#### Tasks
a – Summarize the opinion excerpt in three sentences.
b – Return the portion of the opinion excerpt starting with "Despite the plea" and going on through "of Education v.", copied word for word.

#### Text passage

It is basic that no showing merely of a rational relationship to some
colorable state interest would suffice; in this highly sensitive constitutional
area, '(o)nly the gravest abuses, endangering paramount interests, give
occasion for permissible limitation.
(Citation.) " (374 U.S. p. 406, 83 S.Ct. p. 1795.)
Despite the plea by South
Carolina that fraudulent religious objections to Saturday work would dilute the
state compensation fund and interfere with employers' scheduling of necessary
Saturday work, the court held that 'no such abuse or danger has been advanced
in the present case' which would justify the abridgement of appellant's
religious freedom.
The court in Sherbert thus
utilized a two‑fold analysis which calls for a determination of, first,
whether the application of the statute imposes any burden upon the free
exercise of the defendant's religion, and second, if it does, whether some
compelling state interest justifies the infringement. [FN2]
FN2. The court's
requirement of a 'compelling state interest' echoes Justice Jackson's statement
in West Virginia State Board of Education v.
Barnette, supra, 319 U.S. 624, 639, 63 S.Ct. 1178, 1186, 87 L.Ed. 1628, 147
A.L.R. 674, that 'The right of a State to regulate, for example, a public
utility may well include * * * power to impose all of the restrictions which a
legislature may have a 'rational basis' for adopting. But freedoms of speech and of press, of assembly, and of worship
may not be infringed on such slender grounds.
They are susceptible of restriction only to prevent grave and immediate
danger to interests which the state may lawfully protect.' (Italics added; see also N. A. A. C. P. v.
Button (1963) 371 U.S. 415, 438, 83 S.Ct. 328, 9 L.ed.2d 405; American Civil
Liberties Union of Southern California v. Board of Education (1961) 55 Cal.2d
167, 178, 10 Cal.Rptr. 647, 359 P.2d 45, 94 A.L.R.2d 1259; Wollam v. City of
Palm Springs (1963) 59 Cal.2d 276, 286, 29 Cal.Rptr. 1, 379 P.2d 481.)
[5] The first step
requires an exploration into the particulars of this case to determine whether
section 11500 of *720 the Health and
Safety Code imposes any burden upon the free exercise of defendants'
religion. An examination of the record
as to the nature of peyote and its role in the religion practiced by defendants
as members of the Native American Church of California compels the conclusion
that the statutory prohibition most seriously infringes upon the observance of
the religion.
The plant Lophophora
williamsii, a small, spineless cactus, found in the Rio Grande Valley of Texas
and northern Mexico, produces peyote, which grows in small buttons on the top
of the cactus. Peyote's principal constituent is mescaline. When taken internally by chewing the buttons
or drinking a derivative tea, peyote produces several types of hallucinations,
depending primarily upon the user. In most subjects it causes ***73 **817 extraordinary vision
marked by bright and kaleidoscopic colors, geometric patterns, or scenes
involving humans or animals. In others it engenders hallucinatory symptoms similar
to those produced in cases of schizophrenia, dementia praecox, or paranoia.

#### Excerpted records
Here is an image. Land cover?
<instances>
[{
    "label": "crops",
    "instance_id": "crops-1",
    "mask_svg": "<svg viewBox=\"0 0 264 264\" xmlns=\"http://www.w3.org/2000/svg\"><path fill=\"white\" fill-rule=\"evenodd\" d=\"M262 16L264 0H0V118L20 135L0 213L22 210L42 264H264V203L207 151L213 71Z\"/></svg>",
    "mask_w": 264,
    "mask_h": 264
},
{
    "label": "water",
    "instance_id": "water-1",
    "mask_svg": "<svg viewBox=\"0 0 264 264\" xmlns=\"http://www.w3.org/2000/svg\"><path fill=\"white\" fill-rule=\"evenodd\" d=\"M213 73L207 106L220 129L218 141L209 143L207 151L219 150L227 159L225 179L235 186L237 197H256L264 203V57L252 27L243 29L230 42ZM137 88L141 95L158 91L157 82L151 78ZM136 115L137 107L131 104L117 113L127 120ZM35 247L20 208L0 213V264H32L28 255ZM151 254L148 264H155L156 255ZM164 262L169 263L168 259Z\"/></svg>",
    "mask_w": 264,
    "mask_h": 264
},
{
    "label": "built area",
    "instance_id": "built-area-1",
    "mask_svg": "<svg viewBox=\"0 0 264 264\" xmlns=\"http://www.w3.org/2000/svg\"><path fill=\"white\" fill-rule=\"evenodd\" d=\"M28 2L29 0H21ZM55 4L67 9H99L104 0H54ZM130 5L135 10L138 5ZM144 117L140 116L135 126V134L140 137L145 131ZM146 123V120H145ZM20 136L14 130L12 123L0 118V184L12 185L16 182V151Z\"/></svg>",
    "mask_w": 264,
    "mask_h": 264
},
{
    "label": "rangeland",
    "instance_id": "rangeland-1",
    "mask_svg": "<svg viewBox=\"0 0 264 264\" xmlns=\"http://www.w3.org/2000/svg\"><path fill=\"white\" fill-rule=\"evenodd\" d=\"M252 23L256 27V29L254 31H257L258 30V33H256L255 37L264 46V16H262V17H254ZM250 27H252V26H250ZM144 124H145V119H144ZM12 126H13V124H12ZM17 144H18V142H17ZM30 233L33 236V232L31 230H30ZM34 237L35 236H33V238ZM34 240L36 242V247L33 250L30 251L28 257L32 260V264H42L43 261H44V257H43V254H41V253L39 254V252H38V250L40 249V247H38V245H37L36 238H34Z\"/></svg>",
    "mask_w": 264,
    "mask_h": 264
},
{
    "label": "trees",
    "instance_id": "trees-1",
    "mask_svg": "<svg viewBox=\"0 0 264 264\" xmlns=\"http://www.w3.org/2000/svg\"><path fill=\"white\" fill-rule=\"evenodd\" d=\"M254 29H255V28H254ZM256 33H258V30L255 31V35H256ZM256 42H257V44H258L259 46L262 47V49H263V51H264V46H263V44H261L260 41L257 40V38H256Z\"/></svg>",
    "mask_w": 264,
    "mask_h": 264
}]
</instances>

#### Solutions to each task
a – The excerpt explains that in Sherbert the court used a two-part analysis: first, whether applying the statute burdens the free exercise of the defendant's religion, and second, if it does, whether a compelling state interest justifies the infringement. Taking the first step, the court concludes from the record that the prohibition in section 11500 of the Health and Safety Code most seriously infringes on the religion the defendants practice as members of the Native American Church of California. It then describes peyote, which grows in small buttons on a spineless cactus, has mescaline as its principal constituent, and produces hallucinations when taken internally.

b –
Despite the plea by South
Carolina that fraudulent religious objections to Saturday work would dilute the
state compensation fund and interfere with employers' scheduling of necessary
Saturday work, the court held that 'no such abuse or danger has been advanced
in the present case' which would justify the abridgement of appellant's
religious freedom.
The court in Sherbert thus
utilized a two‑fold analysis which calls for a determination of, first,
whether the application of the statute imposes any burden upon the free
exercise of the defendant's religion, and second, if it does, whether some
compelling state interest justifies the infringement. [FN2]
FN2. The court's
requirement of a 'compelling state interest' echoes Justice Jackson's statement
in West Virginia State Board of Education v.